Opinion: Running a pipeline through an endangered kiwi sanctuary might not be so bad

OPINION: At first glance, a water pipeline through a sanctuary for New Zealand's rarest kiwi sounds like a really bad thing.

In fact, the whole concept of a private company taking 800 million litres a month – roughly 1 billion water bottles – from some of our most picture-perfect backcountry gets New Zealanders really riled up.

But is it an ideological opposition rather than one based on facts and evidence?

Are we justified in hating a pipeline running through a taxpayer-funded kiwi sanctuary despite an expert deciding the impact on the birds will be negligible?

Dr John McLennan has a Queen's Service Medal for his decades of kiwi conservation and research.

Okuru Enterprises commissioned him to write the report on the pipeline's impact on the Haast Tokoeka kiwi and he concluded it would have minimal impact.

In fact, he said the kiwi would benefit from a pest control programme funded by the company, and may end up better off than their counterparts in surrounding areas.

There are 400 Haast Tokoeka left.
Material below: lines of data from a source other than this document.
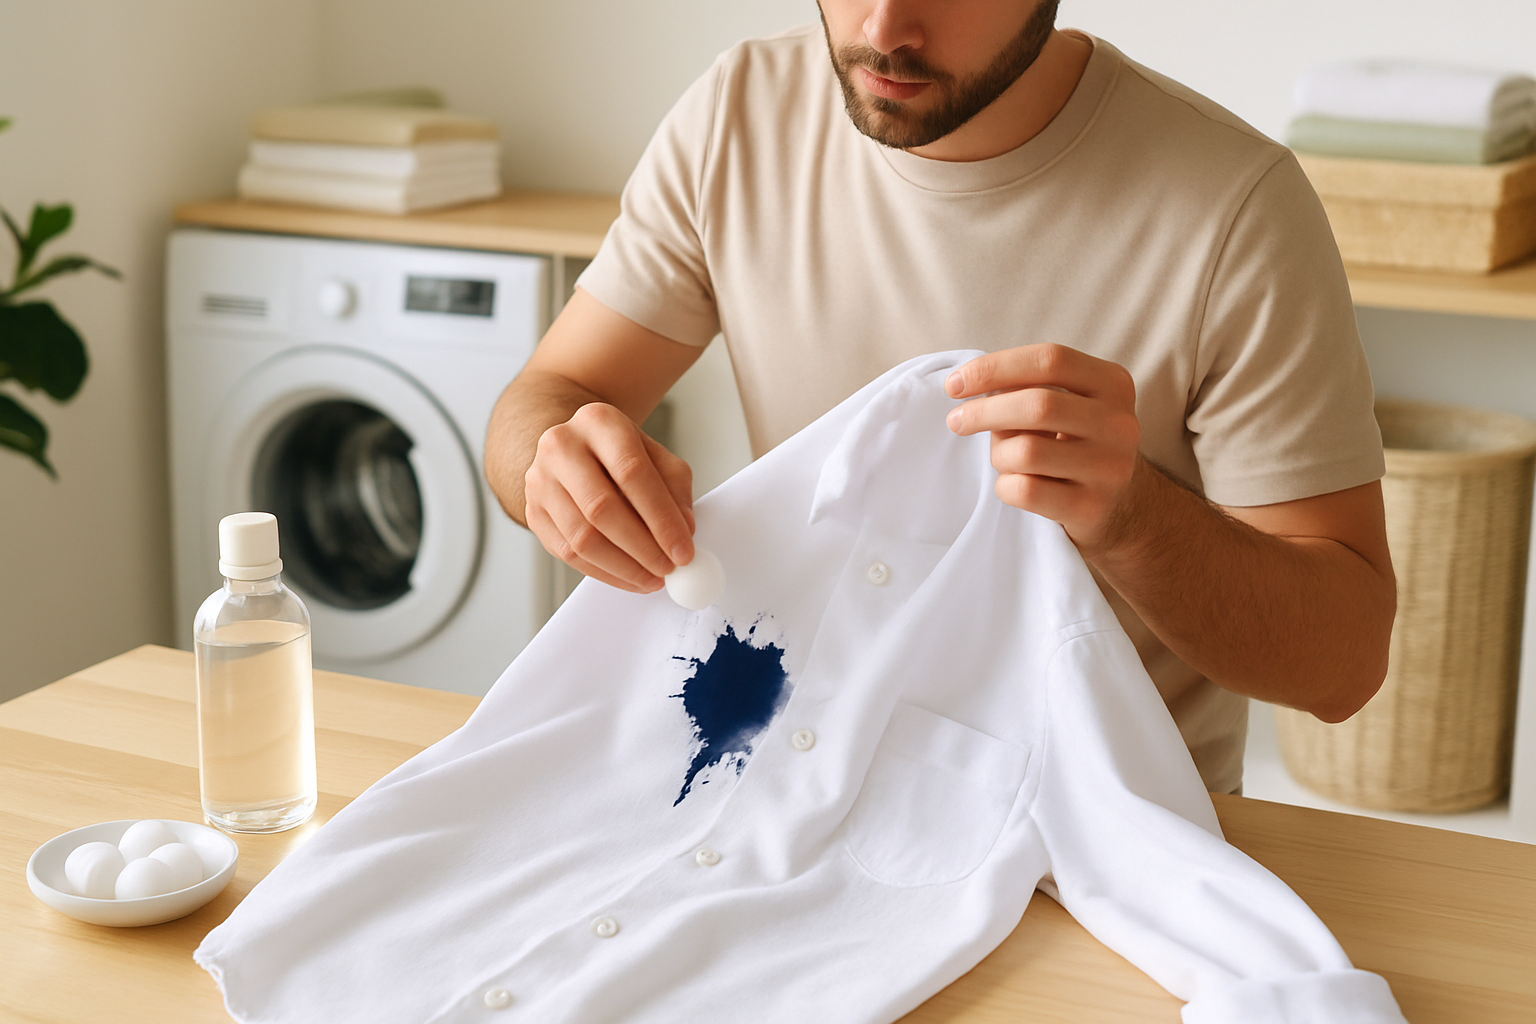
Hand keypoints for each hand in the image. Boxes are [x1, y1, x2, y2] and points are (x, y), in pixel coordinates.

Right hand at [523, 402, 695, 592]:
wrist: (574, 449)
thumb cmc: (620, 454)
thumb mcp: (656, 457)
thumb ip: (674, 491)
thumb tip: (683, 532)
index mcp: (599, 421)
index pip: (632, 472)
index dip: (661, 518)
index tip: (683, 551)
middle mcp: (562, 445)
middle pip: (601, 507)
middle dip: (642, 548)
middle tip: (668, 569)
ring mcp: (540, 479)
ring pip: (581, 537)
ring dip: (622, 566)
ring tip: (652, 577)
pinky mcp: (532, 511)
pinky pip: (566, 553)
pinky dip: (602, 572)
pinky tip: (627, 576)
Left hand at [944, 344, 1141, 554]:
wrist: (1120, 505)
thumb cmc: (1076, 443)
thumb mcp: (1068, 404)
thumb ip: (1028, 388)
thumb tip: (969, 386)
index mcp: (1113, 384)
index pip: (1049, 360)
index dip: (995, 368)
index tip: (956, 383)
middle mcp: (1119, 424)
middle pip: (1037, 404)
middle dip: (983, 411)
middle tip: (955, 420)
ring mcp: (1108, 468)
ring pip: (1026, 451)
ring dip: (998, 455)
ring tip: (1003, 459)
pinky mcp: (1090, 507)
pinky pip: (1025, 491)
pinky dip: (1005, 486)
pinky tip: (1014, 484)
Thirty-three of them live in the Tuning Fork Catchment and just six are thought to live downstream of Okuru's proposed water intake.
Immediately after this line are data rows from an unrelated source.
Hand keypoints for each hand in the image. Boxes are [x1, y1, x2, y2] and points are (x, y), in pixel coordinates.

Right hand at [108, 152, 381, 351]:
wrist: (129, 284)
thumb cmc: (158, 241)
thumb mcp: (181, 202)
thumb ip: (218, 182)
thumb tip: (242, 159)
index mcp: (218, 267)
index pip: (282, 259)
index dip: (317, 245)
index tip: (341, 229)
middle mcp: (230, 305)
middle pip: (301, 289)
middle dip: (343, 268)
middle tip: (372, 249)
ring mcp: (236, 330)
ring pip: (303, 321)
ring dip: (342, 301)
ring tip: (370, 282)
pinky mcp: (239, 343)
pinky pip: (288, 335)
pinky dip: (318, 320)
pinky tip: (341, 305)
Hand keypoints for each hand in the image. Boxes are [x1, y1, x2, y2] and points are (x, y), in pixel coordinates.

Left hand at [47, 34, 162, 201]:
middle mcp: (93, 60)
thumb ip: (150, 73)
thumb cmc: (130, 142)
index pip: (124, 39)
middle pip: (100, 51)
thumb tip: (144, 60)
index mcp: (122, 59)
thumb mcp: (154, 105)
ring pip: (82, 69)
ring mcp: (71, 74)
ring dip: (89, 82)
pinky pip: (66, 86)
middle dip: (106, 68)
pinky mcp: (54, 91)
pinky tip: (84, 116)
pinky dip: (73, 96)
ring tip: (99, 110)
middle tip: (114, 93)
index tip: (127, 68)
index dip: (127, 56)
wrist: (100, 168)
Because the kiwi move around a lot it's expected just 1 percent of their habitat will be affected by the pipeline's installation.

Okuru chairman Peter Roselli told me the company shareholders are West Coast locals who care about the Haast Tokoeka just as much as anyone.

But he wasn't aware there was a kiwi sanctuary covering 11,000 ha of the area he's proposing to take water from, and when I told him the pipeline ran through it he didn't believe that could be correct.

The intake is outside the Mount Aspiring National Park boundary, he explained.

Yes, but the national park and the sanctuary are two separate things, I replied.

It's worrying the company chairman wasn't aware of that when a condition of the land use consent is protecting the Haast Tokoeka.

But he said the company will work with the Department of Conservation on a kiwi management plan, involving a review of all information about the Haast tokoeka, updating mitigation measures to protect them and funding the eradication of pests.

With a Department of Conservation that's withering under a lack of funding, is this the future of conservation?

A company gaining the rights to a resource in exchange for helping preserve a precious bird.

Is that necessarily a bad thing?

Isobel Ewing is a Newshub political reporter.